» **Try it**
Beginning with the line that contains "text-align: left ->", repeat each line exactly through the end of the listing below. Pictures stay out.

=== Exercise inputs ===

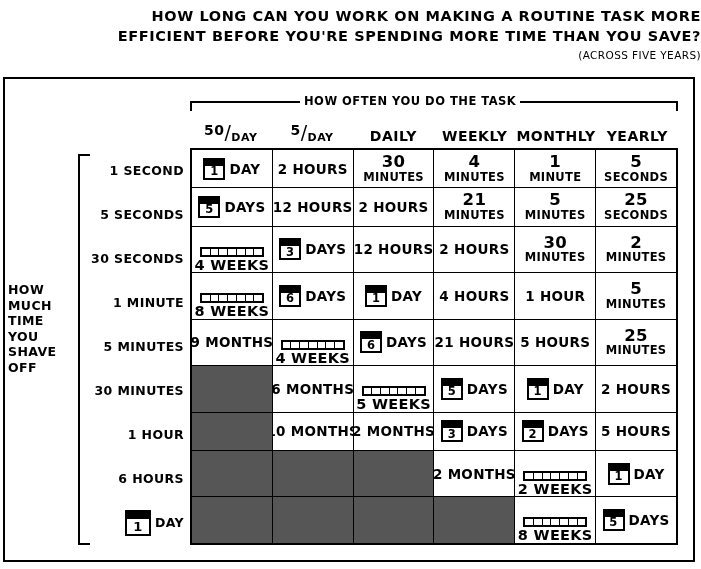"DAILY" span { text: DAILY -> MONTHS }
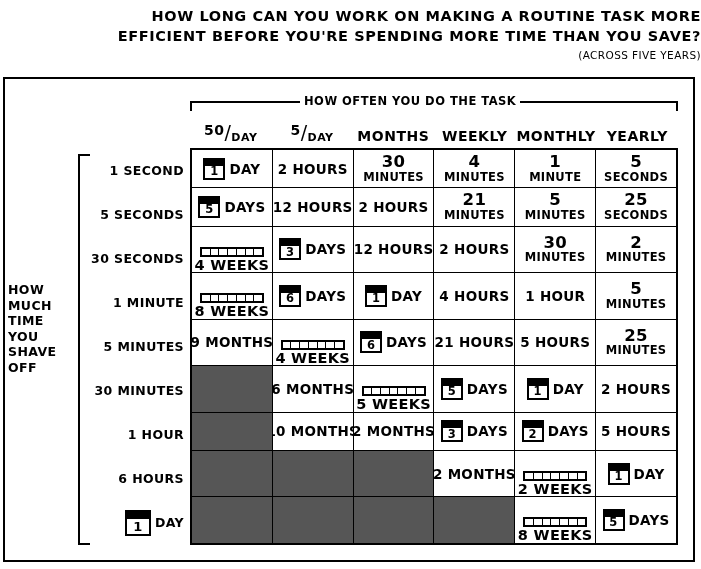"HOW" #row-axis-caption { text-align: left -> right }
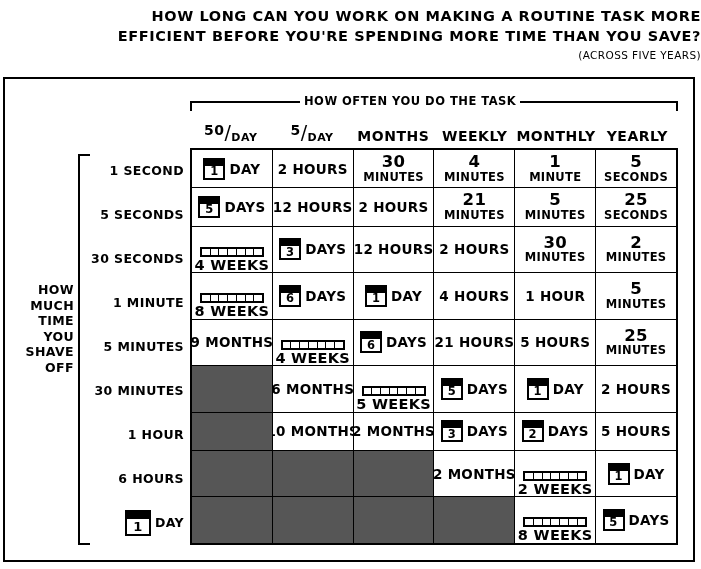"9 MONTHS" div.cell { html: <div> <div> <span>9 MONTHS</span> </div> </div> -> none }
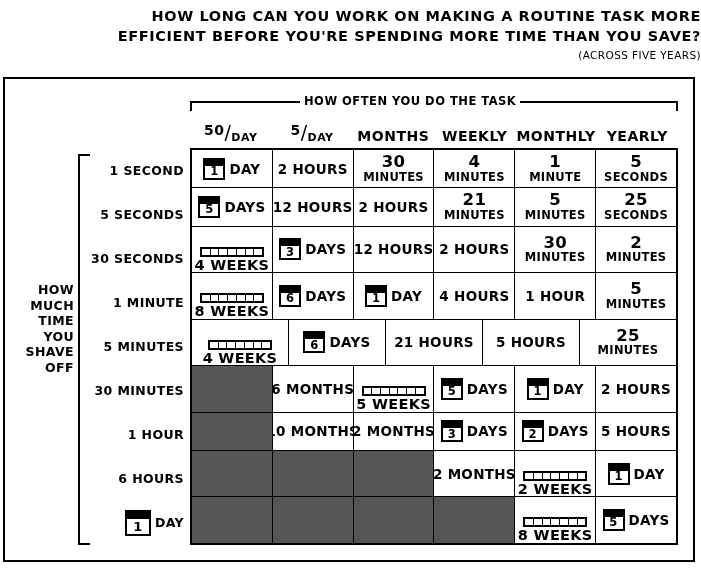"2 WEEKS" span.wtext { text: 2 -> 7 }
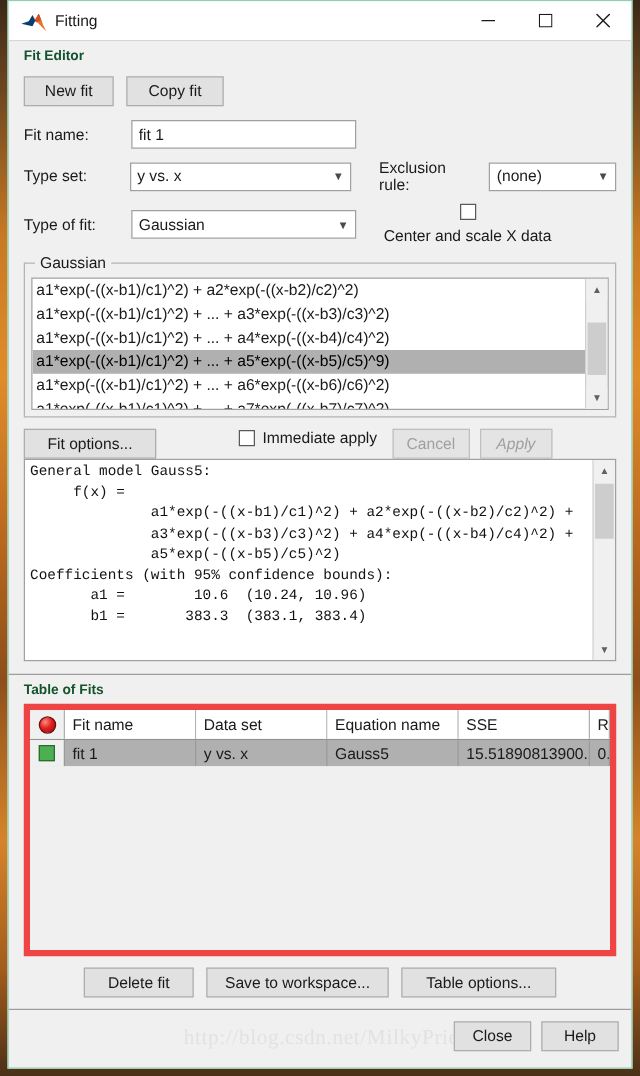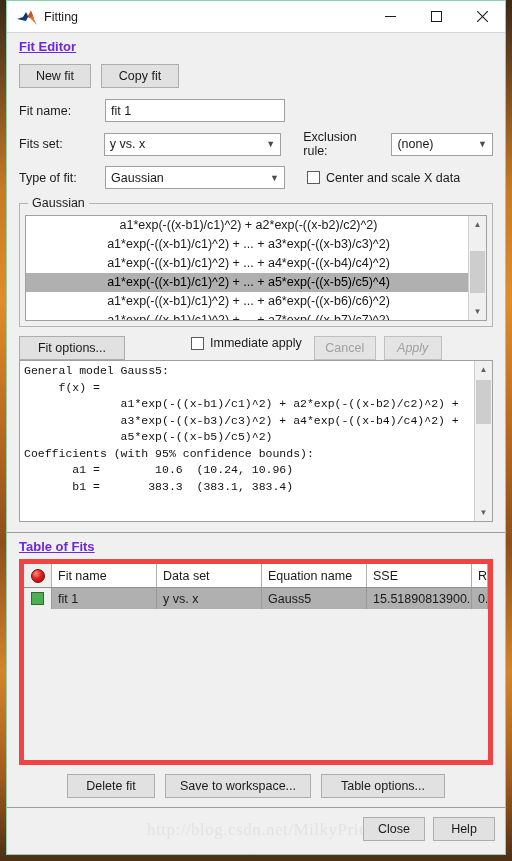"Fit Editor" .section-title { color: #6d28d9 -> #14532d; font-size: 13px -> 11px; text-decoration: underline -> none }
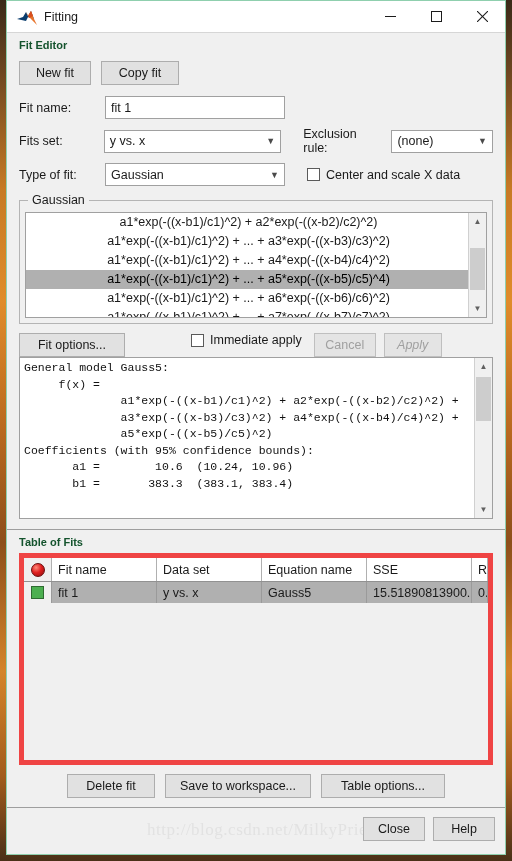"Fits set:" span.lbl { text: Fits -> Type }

===

» **Task output**
"HOW" #row-axis-caption { text-align: left -> right }
"9 MONTHS" div.cell { html: <div> <div> <span>9 MONTHS</span> </div> </div> -> none }
"2 WEEKS" span.wtext { text: 2 -> 7 }
"Fit Editor" .section-title { color: #6d28d9 -> #14532d; font-size: 13px -> 11px; text-decoration: underline -> none }
"Fits set:" span.lbl { text: Fits -> Type }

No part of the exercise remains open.